# [What you have to do]
Reproduce the blog posts, beginning at the words "I was just looking" and stopping after "one more somewhere.", and substitute "visitor statistics" for each "web traffic statistics".

Nanofire

A bit of excitement at work today. There was a small electrical fire over the weekend. Fortunately someone was working on Saturday, noticed one of the servers wasn’t responding, went into the server room and saw the plug on a heavy-duty extension cord glowing slightly, with smoke coming out. He unplugged it from the wall, made sure it went out, then rearranged some power cords so he could get back to work.

We’ve bypassed the UPS involved until we can be absolutely sure that (a) it didn’t cause the short and (b) it wasn’t damaged. There’s charring on the outside of the plug where it was in contact with the extension cord, though nothing like what we found inside the other plug. The hot wire had burned clean through, leaving charcoal dust all over the inside of the plug. The cable and the circuit breaker are both rated for 20 amps, so the most likely explanation (since the UPS wasn’t belching flames) is that the cable was faulty – and an extension cord is a lot easier to replace than a 130-lb power supply!

You know you’ve picked the right person when…

I was just looking through web traffic statistics for K-Squared Ramblings, had just finished reading the top 20 search terms people were finding us with, and started on the list of individual pages linking to the site. I muttered “Ah, direct hits,” and then, at the same time, alenxa and I both started saying “Krakow! Krakow!” (old “Calvin and Hobbes” joke).

Does this sound remotely familiar?

alenxa and I were driving back from lunch when something reminded me of David Bowie’s “A Space Oddity.” This in turn reminded me of a previous conversation — with somebody — about a story or story idea I had read or thought of. The key issue here was the repeated “Major Tom” theme. There are at least the two songs, and I recall hearing that there is at least one more somewhere.

Document understanding data:
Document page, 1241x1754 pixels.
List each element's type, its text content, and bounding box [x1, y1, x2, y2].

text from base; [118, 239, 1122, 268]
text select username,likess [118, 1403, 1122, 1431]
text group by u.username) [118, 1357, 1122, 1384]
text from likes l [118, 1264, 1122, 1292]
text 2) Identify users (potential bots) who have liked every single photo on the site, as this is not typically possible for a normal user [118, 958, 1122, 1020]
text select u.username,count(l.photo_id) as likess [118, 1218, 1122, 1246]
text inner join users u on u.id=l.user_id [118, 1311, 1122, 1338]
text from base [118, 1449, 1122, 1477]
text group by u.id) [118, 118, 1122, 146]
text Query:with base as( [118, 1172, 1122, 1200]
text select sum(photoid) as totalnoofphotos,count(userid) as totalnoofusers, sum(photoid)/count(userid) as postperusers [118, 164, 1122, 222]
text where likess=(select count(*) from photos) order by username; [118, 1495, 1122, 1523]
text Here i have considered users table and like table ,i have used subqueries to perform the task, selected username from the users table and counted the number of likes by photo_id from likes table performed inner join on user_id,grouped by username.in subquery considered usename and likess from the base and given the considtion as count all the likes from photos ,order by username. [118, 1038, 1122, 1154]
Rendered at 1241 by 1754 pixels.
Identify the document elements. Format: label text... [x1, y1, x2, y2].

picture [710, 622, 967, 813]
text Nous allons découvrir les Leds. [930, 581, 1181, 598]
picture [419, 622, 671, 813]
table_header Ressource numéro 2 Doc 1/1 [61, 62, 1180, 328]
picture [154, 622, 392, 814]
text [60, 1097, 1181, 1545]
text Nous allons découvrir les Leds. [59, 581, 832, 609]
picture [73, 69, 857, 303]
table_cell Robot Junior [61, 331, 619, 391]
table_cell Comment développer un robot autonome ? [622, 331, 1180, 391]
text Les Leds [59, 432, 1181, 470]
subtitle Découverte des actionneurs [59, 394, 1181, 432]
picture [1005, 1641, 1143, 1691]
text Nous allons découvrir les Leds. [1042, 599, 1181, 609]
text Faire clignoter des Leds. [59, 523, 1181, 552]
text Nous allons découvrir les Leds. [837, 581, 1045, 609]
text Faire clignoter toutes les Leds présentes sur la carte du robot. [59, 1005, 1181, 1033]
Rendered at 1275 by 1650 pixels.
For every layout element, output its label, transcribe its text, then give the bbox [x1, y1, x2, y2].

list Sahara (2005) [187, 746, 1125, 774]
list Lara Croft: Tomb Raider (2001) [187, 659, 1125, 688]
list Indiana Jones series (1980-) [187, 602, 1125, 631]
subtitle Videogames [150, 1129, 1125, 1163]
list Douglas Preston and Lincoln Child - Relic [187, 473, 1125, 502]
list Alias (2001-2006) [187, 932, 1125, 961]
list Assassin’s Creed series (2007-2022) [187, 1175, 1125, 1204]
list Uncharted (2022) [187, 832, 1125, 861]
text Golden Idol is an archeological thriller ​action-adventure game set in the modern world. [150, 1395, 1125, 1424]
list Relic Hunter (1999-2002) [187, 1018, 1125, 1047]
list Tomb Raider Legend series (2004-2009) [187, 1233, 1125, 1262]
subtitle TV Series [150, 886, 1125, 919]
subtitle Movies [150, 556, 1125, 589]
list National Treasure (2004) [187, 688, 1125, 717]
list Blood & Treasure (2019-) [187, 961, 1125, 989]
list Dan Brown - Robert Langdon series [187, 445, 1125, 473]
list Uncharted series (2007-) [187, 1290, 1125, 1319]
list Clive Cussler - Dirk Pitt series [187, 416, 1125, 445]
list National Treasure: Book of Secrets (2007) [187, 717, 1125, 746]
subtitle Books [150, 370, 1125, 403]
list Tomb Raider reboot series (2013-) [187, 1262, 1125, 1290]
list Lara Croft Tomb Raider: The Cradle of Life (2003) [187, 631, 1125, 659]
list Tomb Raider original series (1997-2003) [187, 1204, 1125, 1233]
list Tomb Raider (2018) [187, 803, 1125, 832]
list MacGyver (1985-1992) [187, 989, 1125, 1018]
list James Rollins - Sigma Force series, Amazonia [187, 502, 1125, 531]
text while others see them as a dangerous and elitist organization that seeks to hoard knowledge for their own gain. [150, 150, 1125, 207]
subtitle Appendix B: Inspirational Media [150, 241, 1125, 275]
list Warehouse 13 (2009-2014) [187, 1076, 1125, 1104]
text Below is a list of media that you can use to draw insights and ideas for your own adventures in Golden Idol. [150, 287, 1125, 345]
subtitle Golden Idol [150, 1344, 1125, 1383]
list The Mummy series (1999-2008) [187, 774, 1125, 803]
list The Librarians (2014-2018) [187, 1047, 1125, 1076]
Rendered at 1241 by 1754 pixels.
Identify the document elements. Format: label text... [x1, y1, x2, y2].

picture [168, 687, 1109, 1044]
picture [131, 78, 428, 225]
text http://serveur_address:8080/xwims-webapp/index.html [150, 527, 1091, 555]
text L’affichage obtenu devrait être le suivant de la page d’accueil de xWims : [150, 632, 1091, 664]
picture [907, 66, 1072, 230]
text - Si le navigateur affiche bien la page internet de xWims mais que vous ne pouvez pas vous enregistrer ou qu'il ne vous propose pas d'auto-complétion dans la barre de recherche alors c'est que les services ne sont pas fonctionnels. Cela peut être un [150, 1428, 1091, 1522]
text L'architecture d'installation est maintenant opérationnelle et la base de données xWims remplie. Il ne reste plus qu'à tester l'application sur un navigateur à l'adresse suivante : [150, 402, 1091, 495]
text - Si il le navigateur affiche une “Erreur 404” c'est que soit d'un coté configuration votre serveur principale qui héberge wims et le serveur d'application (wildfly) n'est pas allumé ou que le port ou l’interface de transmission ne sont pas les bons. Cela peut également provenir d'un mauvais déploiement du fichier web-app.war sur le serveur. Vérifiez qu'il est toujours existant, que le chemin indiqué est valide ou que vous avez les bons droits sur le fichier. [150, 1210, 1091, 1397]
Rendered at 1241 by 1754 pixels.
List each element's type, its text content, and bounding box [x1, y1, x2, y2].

# [Exercise solution]
I was just looking through visitor statistics for K-Squared Ramblings, had just finished reading the top 20 search terms people were finding us with, and started on the list of individual pages linking to the site. I muttered “Ah, direct hits,” and then, at the same time, alenxa and I both started saying “Krakow! Krakow!” (old “Calvin and Hobbes” joke).

Does this sound remotely familiar?

alenxa and I were driving back from lunch when something reminded me of David Bowie’s “A Space Oddity.” This in turn reminded me of a previous conversation — with somebody — about a story or story idea I had read or thought of. The key issue here was the repeated “Major Tom” theme. There are at least the two songs, and I recall hearing that there is at least one more somewhere.